— EXERCISE REQUIREMENTS —
Among the entries below, how many lines include "AperFunction"? Give the number alone.
::: DATA PROVIDED :::
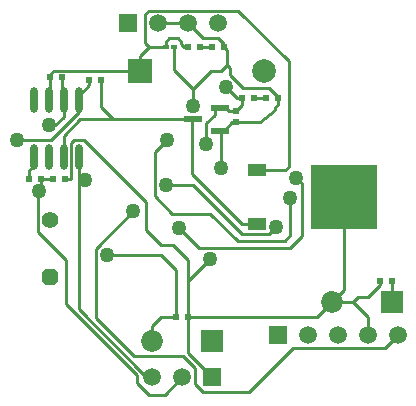
<source format=gbr>
G04 Layer_Physical_Order=1*
G04 Layer_Color=255*
%FSLAX42Y42*%
%MOMM*%
%TF.FileFunction,Copper,L1,Top,Signal*%
%TF.Part,Single*%
G01*
G75*
%TA.AperFunction,SMDPad,CuDef*%
%ADD10R,1.50X0.60*%
%ADD11R,1.60X1.00*%
%ADD12R,5.70X5.50*%
%ADD13R,0.60X0.50*%
%ADD14R,0.50X0.60*%
%ADD15R,0.50X0.30*%
%ADD16O,0.60X2.20*%
%TA.AperFunction,Conductor*%
%ADD17C,0.25*%
%TA.AperFunction,ComponentPad*%
%ADD18C,1.85*%
%ADD19R,1.85X1.85*%
G04:AMPARAMS|DCode=20|XSize=1.4mm|YSize=1.4mm|CornerRadius=0mm|HoleSize=0mm|Usage=FLASHONLY|Rotation=90.000|XOffset=0mm|YOffset=0mm|HoleType=Round|Shape=Octagon|*
%AMOCTAGOND20*
4,1,8,0.35,0.70,-0.35,0.70,-0.70,0.35,-0.70,-0.35,-0.35,-0.70,0.35,-0.70,0.70,-0.35,0.70,0.35,0.35,0.70,0.0*
%
%ADD20OCTAGOND20*%

%ADD21C,1.40*%
%ADD22C,2.00*%
%ADD23R,2.00X2.00*%
%ADD24C,1.50*%
%ADD25R,1.50X1.50*%
%TA.AperFunction,ViaPad*%
%ADD26C,1.27*%
D10*
X1868Y2394D02*
D03*
Y2584D02*
D03*
X1638Y2489D02*
D03*
D11*
X2181Y2057D02*
D03*
Y1600D02*
D03*
D12*
X2921Y1829D02*
D03*
D13*
X863Y2819D02*
D03*
X763D02*
D03*
X2058Y2667D02*
D03*
X2158D02*
D03*
X1601Y3099D02*
D03*
X1701D02*
D03*
X533Y2845D02*
D03*
X433D02*
D03*
X2361Y2667D02*
D03*
X2261D02*
D03*
X1904Y3099D02*
D03*
X1804D02*
D03*
X255Y1981D02*
D03*
X355D02*
D03*
X458D02*
D03*
X558D02*
D03*
X1500Y813D02*
D03*
X1600D02*
D03*
X3327Y1118D02*
D03*
X3227D02*
D03*
D14*
X2007Y2564D02*
D03*
Y2464D02*
D03*
D15*
X1483Y3099D02*
D03*
X1413D02*
D03*
D16*
X673Y2653D02*
D03*
X546D02*
D03*
X419D02*
D03*
X292D02*
D03*
X673Y2173D02*
D03*
X546D02*
D03*
X419D02*
D03*
X292D02*
D03*
D17*
X1868Y2584D02*
X1925D01*
X673Y2653D02*
Y2690D01*
X763Y2780D01*
Y2819D01*
X1900Y2394D02*
X1970Y2464D01*
X2007D01*
X1346Y3302D02*
X1600D01*
X546Y2653D02*
Y2741D01*
X533Y2754D02*
X546Y2741D01*
X533Y2754D02*
Y2845D01*
X419Y2653D02*
Y2741D01*
X433Y2754D01*
Y2845D01*
X1701Y3099D02*
X1804D01*
X2158Y2667D02*
X2261D01*
X356Y1981D02*
X458D01*
X255D02*
Y2057D01*
X292Y2095D01*
Y2173D01*
X1412Y3099D02*
X1413D01*
X1542Y3124D02*
Y3147D01*
Y3124D02*
X1567Y3099D01*
X1601D01*
X433Y2845D02*
Y2870D01*
X466Y2903D01*
X1049D01*
X1057Y2896D01*
X1194D01*
Y3023D02*
X1270Y3099D01*
X1194Y2896D02*
Y3023D01*
X2819Y940D02*
X2997D01*
X1295Y610D02*
Y737D01*
X1372Y813D01*
X1500D01*
X1600D02*
X2692D01*
X1918Y2761D02*
X2012Y2667D01*
X2058D01*
X1600Y508D02*
X1803Y305D01*
X1600Y508D02*
Y813D01*
X1500D02*
Y1210D01*
X1372Y1339D02*
X1500Y1210D01*
X914Y1339D02*
X1372D01*
X1600Y1123D02*
X1783Y1306D01*
X673Y2028D02*
X724Y1977D01*
X673Y2028D02*
Y2173D01*
X3265Y551D02*
X3374Y660D01*
X2487Y551D02*
X3265D01*
X2115Y179D02*
X2487Y551D01*
X1727Y179D02*
X2115D01*
X1659Y248D02*
X1727Y179D01*
X1659Y248D02*
Y381D01*
X1557Y483D02*
X1659Y381D01*
X1146Y483D02*
X1557D01*
X818Y810D02*
X1146Y483D01*
X818Y810D02*
Y1394D01*
X1136Y1712D01*
X1521Y1573D02*
X1692Y1402D01*
X2466D01*
X2563Y1499D01*
Y1948D01*
X2517Y1994D02*
X2563Y1948D01*
X2466Y1507D02*
Y1824D01*
X2420Y1460D02*
X2466Y1507D01*
X2019Y1460D02*
X2420D01*
X1789Y1690D02*
X2019Y1460D01*
X1465Y1690D02*
X1789D01*
X1319Y1837D02*
X1465Y1690D01*
X1319Y1837D02*
Y2210D01*
X1420Y2311D01*
X1636Y2489D02*
X1638D01*
X1636Y2025D02*
X2060Y1600D01*
X2181D01*
X1237Y3132D02*
Y3378D01*
X1270Y3411D01*
X2025D01*
X2451Y2985D01*
Y2085D02*
Y2985D01*
X2423Y2057D02*
X2451Y2085D01*
X2181Y2057D02*
X2423D01*
X1481Y2906D02*
X1643Y2743D01*
Y2603D02*
Y2743D01*
X1481Y3099D02*
X1483D01*
X863Y2592D02*
Y2819D01*
Y2592D02*
X965Y2489D01*
X673Y2548D02*
Y2653D01*
X442Y2316D02*
X673Y2548D01*
X155Y2316D02*
X442D01*
X1473Y1427D02*
X1600Y1300D01*
X1372Y1427D02*
X1473D01*
X1247Y1552D02*
X1372Y1427D01*
X1247Y1552D02*
Y1788D01*
X719Y2316D02*
X1247Y1788D01*
X635Y2316D02*
X719D01*
X610Y2292D02*
X635Y2316D01*
X610Y1981D02*
Y2292D01*
X558Y1981D02*
X610D01*
X1219Y337D02*
X1295Y305D01*
X673Y883D02*
X1219Y337D01*
X2283Y1516D02*
X2347Y1580D01*
X2060Y1516D02*
X2283D01*
X1643Y1933D02*
X2060Y1516D01*
X1415Y1933D02*
X1643D01*
X1753Y2281D02*
Y2459D01*
X1824Y2530D01*
Y2584D02*
X1868D01*
X2286Y2756D02*
X2361Y2680D01*
X2069Y2756D02*
X2286D01*
X2007Y2464D02*
X2209D01*
X2337Y2568D01*
X1600Y3302D02*
X1725Y3178D01*
X1851D01*
X1904Y3124D01*
Y3099D02*
Y3124D01*
X3227Y1090D02*
Y1118D01*
X3120Y984D02*
X3227Y1090D01*
X2819Y940D02*
X2921Y1041D01*
Y1829D01*
X424Y2438D02*
X475D01*
X546Y2510D01*
Y2653D01*
Y2173D02*
Y2352D01*
X683Y2489D01*
X338Y1882D02*
X356Y1900D01*
X1402Y157D02*
X1549Y305D01*
X1270Y157D02*
X1402D01*
X1168Y259D02*
X1270Y157D01*
X1168Y259D02*
Y322D01*
X564Y927D02*
X1168Y322D01*
X564Y927D02*
Y1298D01*
X328Y1534D02*
X564Y1298D01*
X3327Y941D02*
X3327Y940D01*
X3327Y941D02*
Y1118D01*
X673Y883D02*
Y2028D01*
X1600Y813D02*
Y1123D01*
Y1300D01*
X1481Y2906D02*
Y3099D01*
X1875Y2080D02*
Y2394D01*
X3120Y660D02*
Y817D01*
X1868Y2394D02*
X1875D01*
X1900D01*
X683Y2489D02*
X965D01*
X1636D01*
Y2025D02*
Y2489D01*
X356Y1900D02*
Y1932D01*
X328Y1905D02*
X356Y1932D01*
X355Y1981D02*
X356D01*
X2692Y813D02*
X2819Y940D01*
X2997D02*
X3042Y984D01*
X3120D01*
X2997Y940D02*
X3120Y817D01*
X328Y1534D02*
Y1905D01*
X356Y1932D02*
Y1981D01*
X1643Y2743D02*
X1795Y2895D01*
X1904Y3099D02*
X1930Y3073D01*
X1795Y2895D02*
X1879D01*
X1956Y2869D02*
X2069Y2756D01*
X1879Y2895D02*
X1930Y2946D01*
X1270Y3099D02*
X1412D01*
X1237Y3132D02*
X1270Y3099D01*
X1412Y3147D02*
X1440Y3175D01*
X1514D01*
X1542Y3147D01*
X1412Y3099D02*
Y3147D01*
X1930Y2946D02*
Y3073D01*
Y2946D02*
X1956Y2921D01*
Y2869D02*
Y2921D01*
X2361Y2667D02*
Y2680D01*
X2337Y2568D02*
Y2591D01*
X2361Y2615D01*
Y2667D01*
X2007Y2564D02*
X2058Y2615D01*
Y2667D01*
X1925Y2584D02*
X1946Y2564D01*
X2007D01*
X1824Y2530D02*
Y2584D01*
D18*
X1295Y610D02*
D03*
X2819Y940D02*
D03*
D19*
X1803Y610D02*
D03*
X3327Y940D02*
D03*
D20*
X432Y1153D02*
D03*
D21*
Y1641D02*
D03*
D22*
X2240Y2896D02*
D03*
D23*
X1194D02*
D03*
D24*
X1854Y3302D02*
D03*
X1600D02*
D03*
X1346D02*
D03*
X1549Y305D02*
D03*
X1295D02*
D03*
X3374Y660D02*
D03*
X3120D02*
D03*
X2866D02*
D03*
X2612D02*
D03*
D25*
X1092Y3302D02*
D03*
X1803Y305D02*
D03*
X2358Y660D02*
D03*
D26*
X1918Y2761D02*
D03*
X914Y1339D02*
D03*
X1875Y2080D02*
D03*
X1783Y1306D02*
D03*
X724Y1977D02*
D03*
X1136Y1712D02*
D03*
X1521Y1573D02*
D03*
X2517Y1994D02*
D03*
X2466Y1824D02*
D03*
X1420Y2311D02*
D03*
X1643Y2603D02*
D03*
X155Y2316D02*
D03*
X2347Y1580D02*
D03*
X1415Y1933D02*
D03*
X1753Y2281D02*
D03*
X424Y2438D02*
D03*
X338Y1882D02*
D03*
%TF.MD5,61d6292be142b1ab2e19e3232e3bb8dd*%
M02*

</source>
:::
— WRITTEN SOLUTION —
4